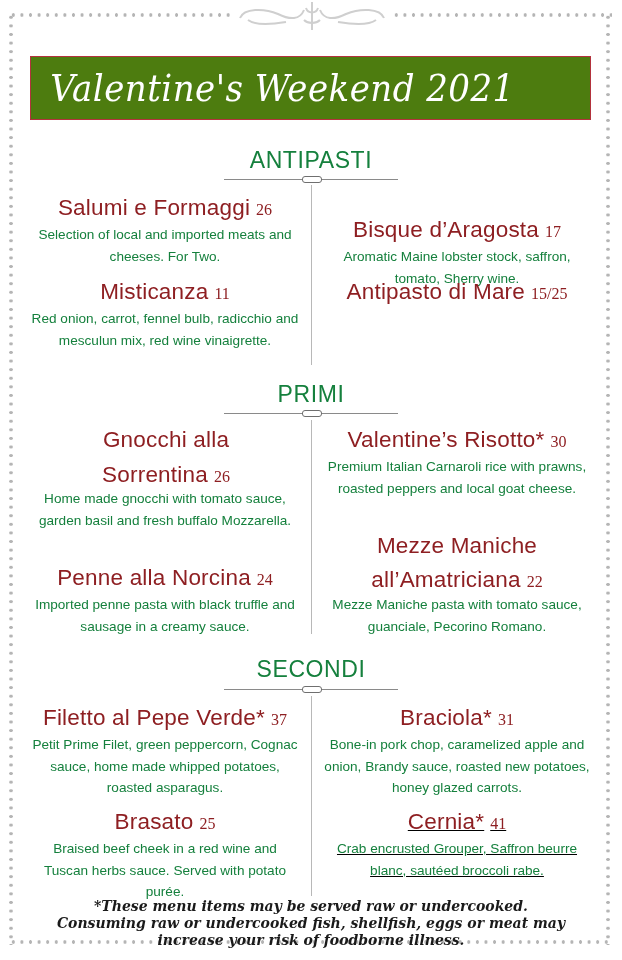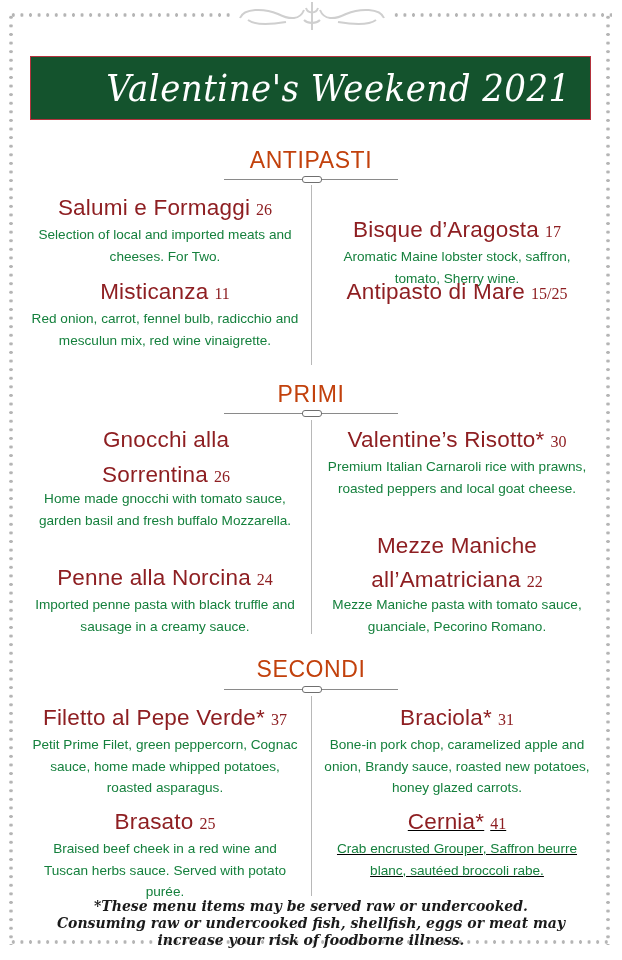--- a/index.html
+++ b/index.html
@@ -22,7 +22,7 @@
   }
   .banner {
     position: absolute; left: 30px; top: 56px; width: 561px; height: 64px;
-    background: #14532d; display: flex; align-items: center; justify-content: flex-end;
+    background: #4d7c0f; display: flex; align-items: center; justify-content: flex-start;
     box-shadow: inset 0 0 0 1px #b3323d;
   }
   .banner-title {

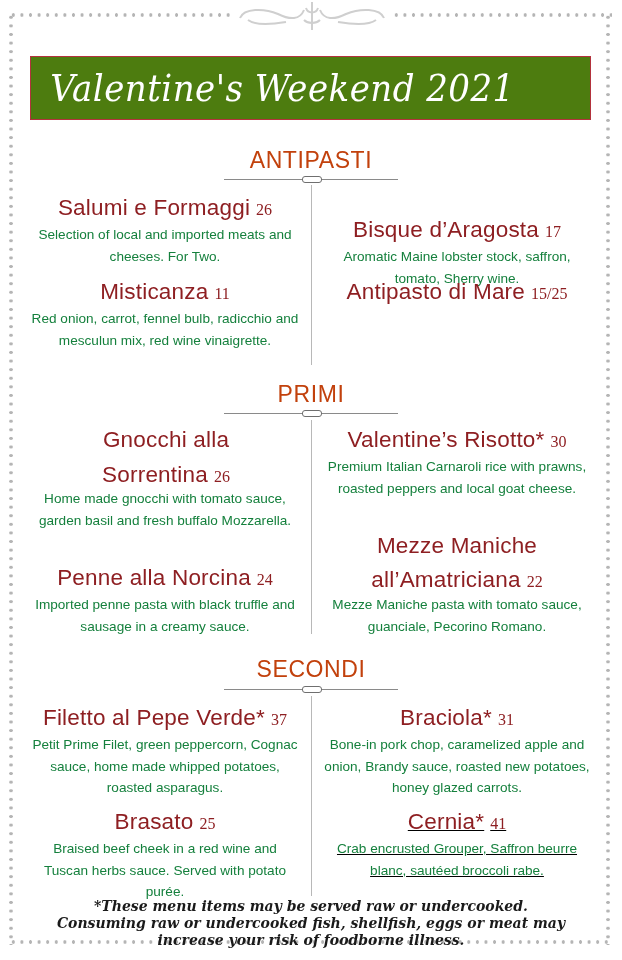--- a/index.html
+++ b/index.html
@@ -31,7 +31,7 @@
   }
   .section-head {
     position: absolute; left: 224px; width: 174px; text-align: center;
-    font-family: "Liberation Sans", sans-serif; font-size: 23px; color: #c2410c; letter-spacing: 0.6px;
+    font-family: "Liberation Sans", sans-serif; font-size: 23px; color: #15803d; letter-spacing: 0.6px;
   }
   .section-rule {
     position: absolute; left: 224px; width: 174px; height: 1px; background: #8a8a8a;

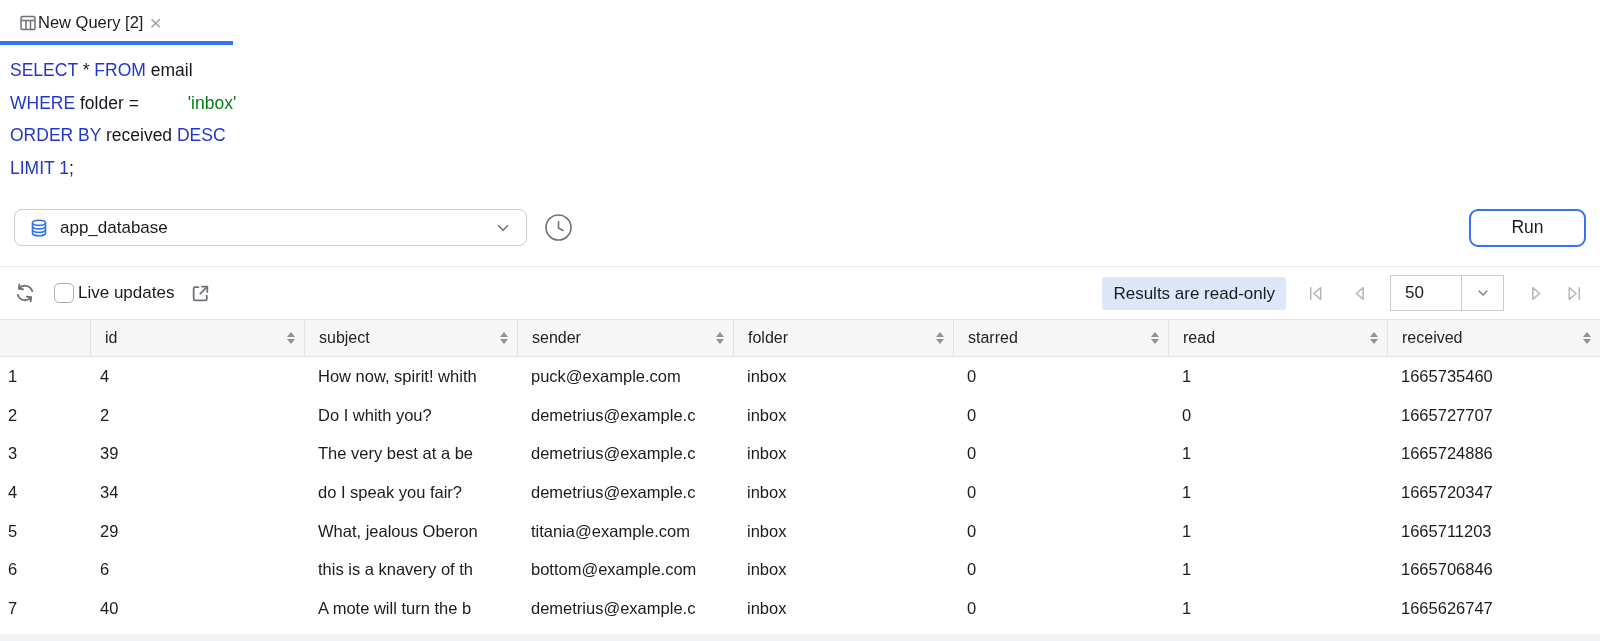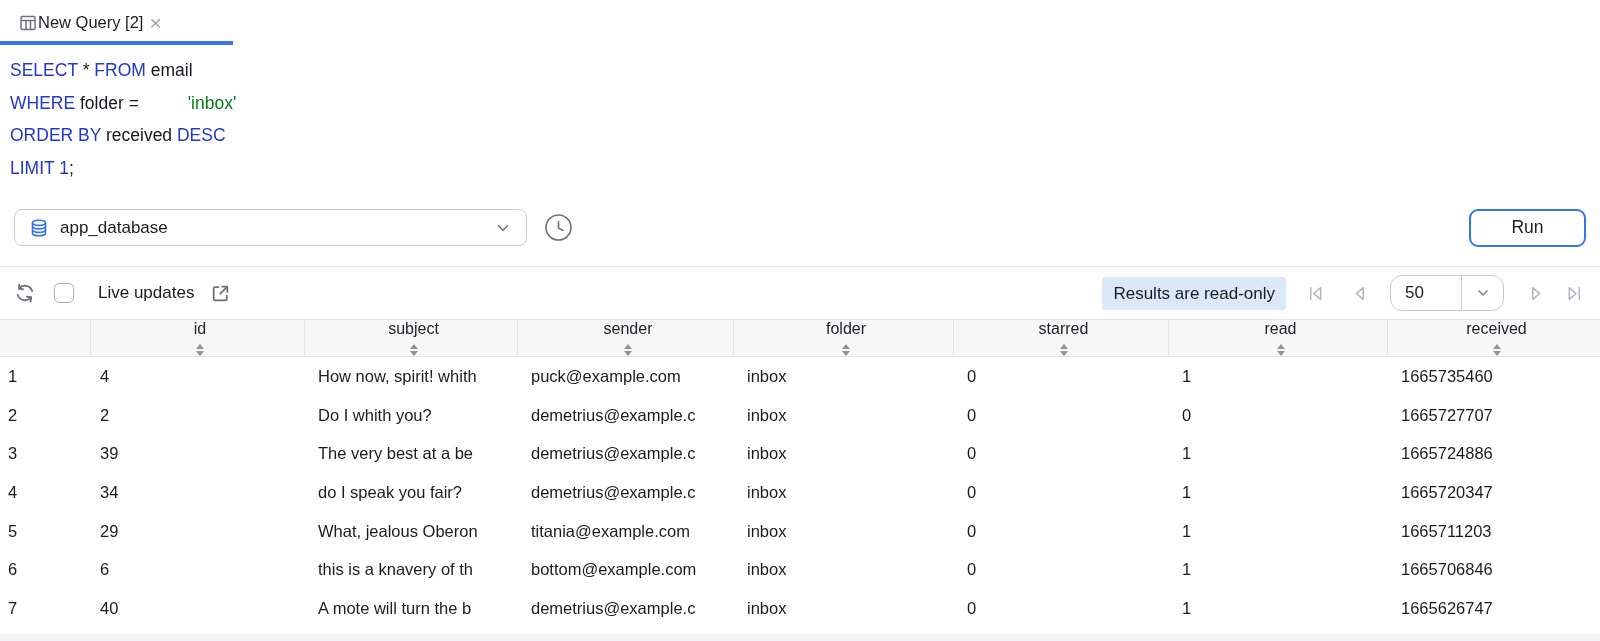--- a/index.html
+++ b/index.html
@@ -40,7 +40,7 @@
   
   .rtoolbar{height:52px;display:flex;align-items:center;padding:0 16px 0 14px;}
   .checkbox{width:20px;height:20px;border:1.5px solid #AEB1BA;border-radius:5px;background:#fff;margin-left:18px;}
-  .live-label{font-size:17px;margin-left:24px;}
+  .live-label{font-size:17px;margin-left:4px;}
   .ext-icon{margin-left:16px;display:flex;}
   .right-group{margin-left:auto;display:flex;align-items:center;}
   .badge{background:var(--badge-bg);border-radius:3px;height:33px;line-height:33px;

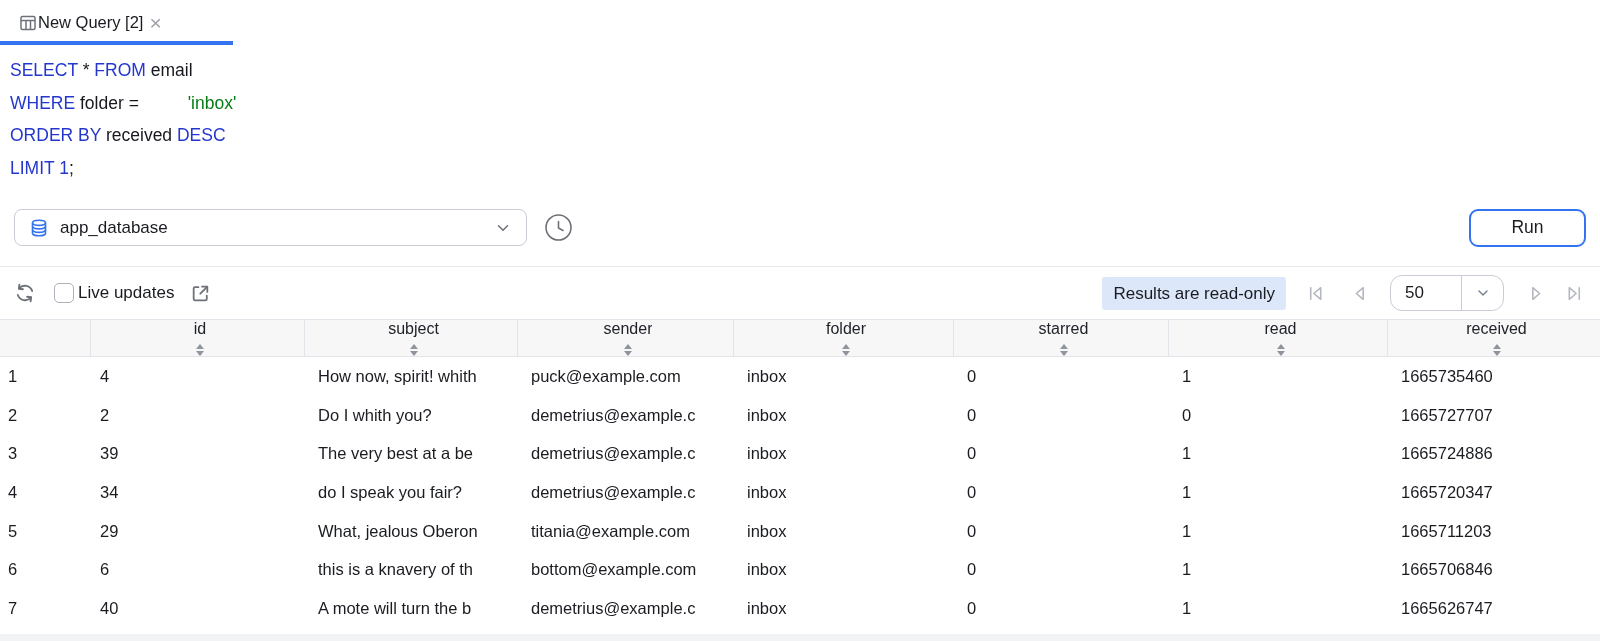--- a/index.html
+++ b/index.html
@@ -47,7 +47,7 @@
     padding:0 11px;font-size:17px;color:#1A1C21;}
   .pager{display:flex;align-items:center;margin-left:6px;}
   .pgap20{margin-left:20px;} .pgap22{margin-left:22px;} .pgap16{margin-left:16px;}
-  .size-control{width:114px;height:36px;border:1px solid var(--control-border);border-radius:12px;
+  .size-control{width:114px;height:36px;border:1px solid var(--control-border);border-radius:0;
     display:flex;align-items:stretch;overflow:hidden;background:#fff;}
   .size-value{flex:1;padding-left:14px;font-size:17px;display:flex;align-items:center;}
   .size-divider{width:1px;background:var(--control-border);}

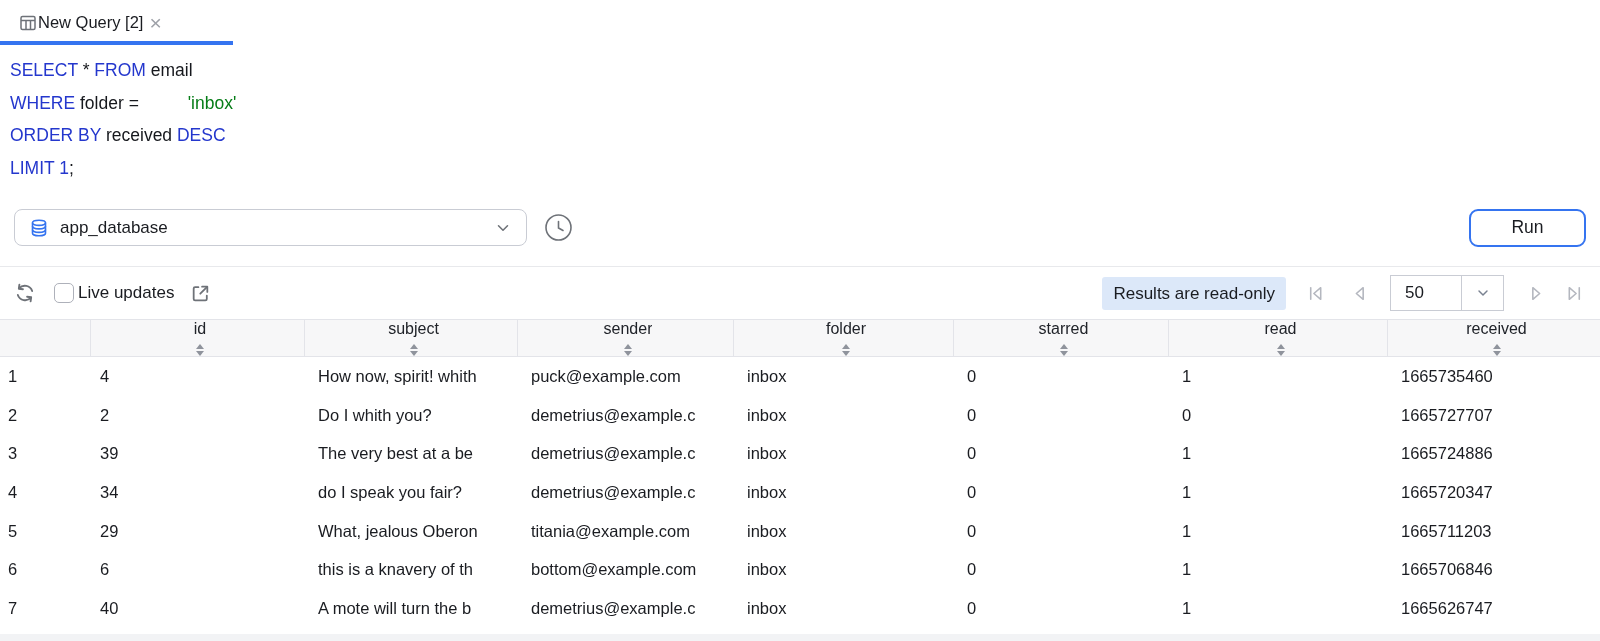--- a/index.html
+++ b/index.html
@@ -57,7 +57,7 @@
   .grid-cols{display:grid;grid-template-columns:90px 214px 213px 216px 220px 215px 219px 213px;}
   .thead{height:38px;background:var(--header-bg);border-top:1px solid var(--grid-border);
     border-bottom:1px solid var(--grid-border);}
-  .hcell{display:flex;align-items:center;padding:0 9px 0 14px;font-size:16px;color:#202329;overflow:hidden;flex-direction:column;}
+  .hcell{display:flex;align-items:center;padding:0 9px 0 14px;font-size:16px;color:#202329;overflow:hidden;}
   .hcell:not(:first-child){border-left:1px solid var(--grid-border);}
   .hlabel{flex:1;white-space:nowrap;overflow:hidden;}
   .sort{display:flex;flex-direction:column;align-items:center;gap:2.5px;}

***

**What this task involves**
Which lines of the records above hold the word "serif"? Copy each of them.

**Response to this task**
-    font-family: "Liberation Sans", sans-serif; font-size: 23px; color: #c2410c; letter-spacing: 0.6px;
+    font-family: "Liberation Sans", sans-serif; font-size: 23px; color: #15803d; letter-spacing: 0.6px;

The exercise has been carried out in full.